Aislinn collapsed over his body. He stroked her back and her hair, murmuring wordless endearments. “Look at me,” he said at last.
She pushed away, feeling cold where his body no longer lay against hers, and rolled into a sit, legs tucked beneath her. “I’m looking. What I see is beautiful.”
He colored. A tender smile tugged at the edges of his mouth. “That’s not why…” he began. Fionn shook his head, levered himself up, and sat across from her. He laid his hands on her knees. “I’m of two minds about your plan to go to Taltos alone, but I do think it’s better than letting them see us together. Especially after what we just shared.”
Realization raced through her. Like books and maps, relationships were also on the best not do it list. No one had any problems with humans having sex. They just weren’t supposed to develop feelings for one another. One more way to keep us isolated. And them in control.
He must have divined her thoughts, because he laughed wryly. “Oh, it wouldn’t have mattered whether or not we actually fucked. They’d sense that we lusted after each other. It would make them…uncomfortable.”
Intuition chimed a sharp note. “That’s not all you want to tell me.”
He nodded. Smiles and laughter gone, he looked serious as death. “You will not do anything to jeopardize yourself. You will come home to me.” He moved one of his hands from her knee and closed it about her wrist like a vise. “I will not lose anything more to them.” Because he’d stopped shrouding them, heat from his emotions seared her.
She swallowed. This was what she’d feared—and wanted. He cared about her. And I care about him. Christ, I hope this wasn’t a mistake.
Chapter Nine
If Fionn was one type of problem, Rune had been another. To say the wolf was not pleased by her plan was an understatement. He’d run off into the woods and shielded himself so she couldn’t find him.
“I’m afraid he’ll track me on foot,” she said to Fionn, returning after a fruitless hour hunting for the wolf. “After all, he knows where the place is.”
“We have some time yet.” Fionn’s deep voice sounded reassuring.
“I suppose we do. There’s nothing magical about me showing up at the gateway tomorrow. We can wait him out, but it makes me nervous setting up a camp so close to Taltos.”

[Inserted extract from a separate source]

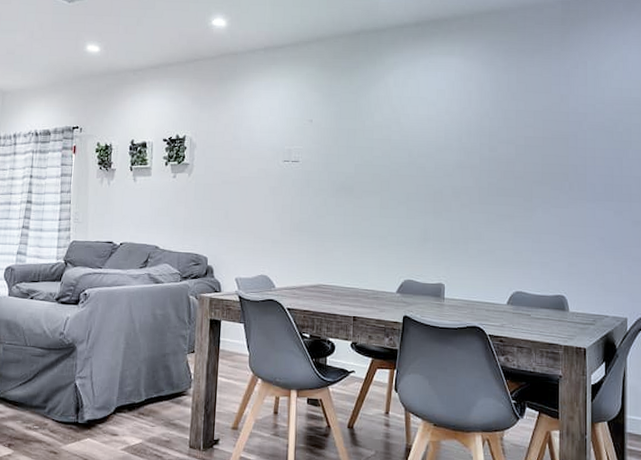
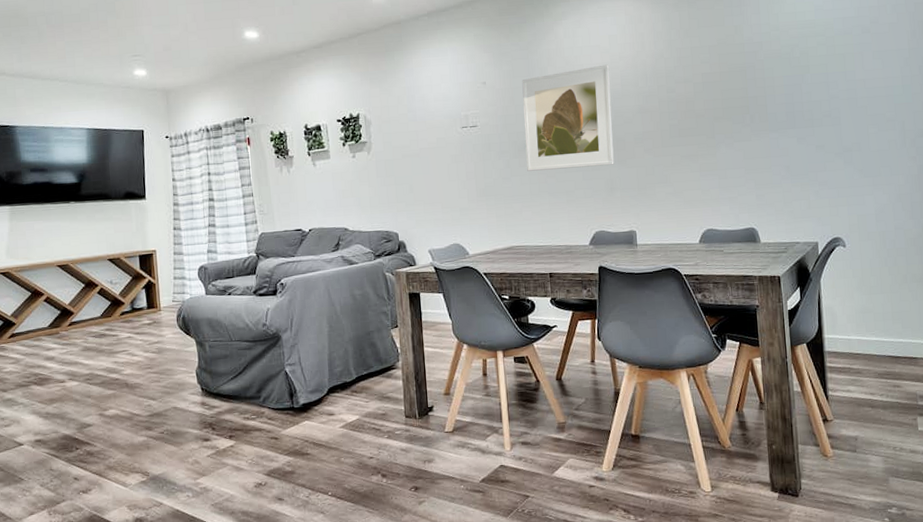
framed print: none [343,117,435,216] -> present [522,64,614,171]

“Hmph. They’ll probably think we’re spying on them,” he concurred, scratching at his beard. “Um, taking your bond mate with you isn’t such a bad idea—”
She whirled to face him. “What if something happens to him?”
Fionn tipped her chin upward with a finger. Their gazes met. “Something could happen to any of us. It’s why we’ve avoided…entanglements.”
So I’m not the only ambivalent one here. “Guess I just haven’t gotten used to having an animal companion.” She prevaricated, finding it easier to focus on her feelings about Rune than the jumbled mess inside her whenever she thought about Fionn.
“They’re pretty good at taking care of themselves.” He smiled. It was a toned-down version of his ten thousand-watt grin, but it still made her guts go all mushy.
“Rune,” she tried again, using mind speech this time. “Come to me.”
“Mistress.” His voice dripped censure.
“I am not your mistress. But I’d like to be your friend.”
“Then stop trying to foist me off on others. We are bond mates for a reason.”
“Can we talk about this?”
“We are talking. If you’re trying to get me close enough to trap me, forget about it.”
She looked at Fionn. “Did you hear that?”
“Every word.”
“What do you think?”
“Rune definitely has a mind of his own. I say we ask him what he thinks of your plan and take his counsel into consideration.”
The wolf sauntered out of a grove of blue firs. “At last, a human with sense.” He growled, keeping his distance from her. His hackles were at half-mast, his amber eyes chilly.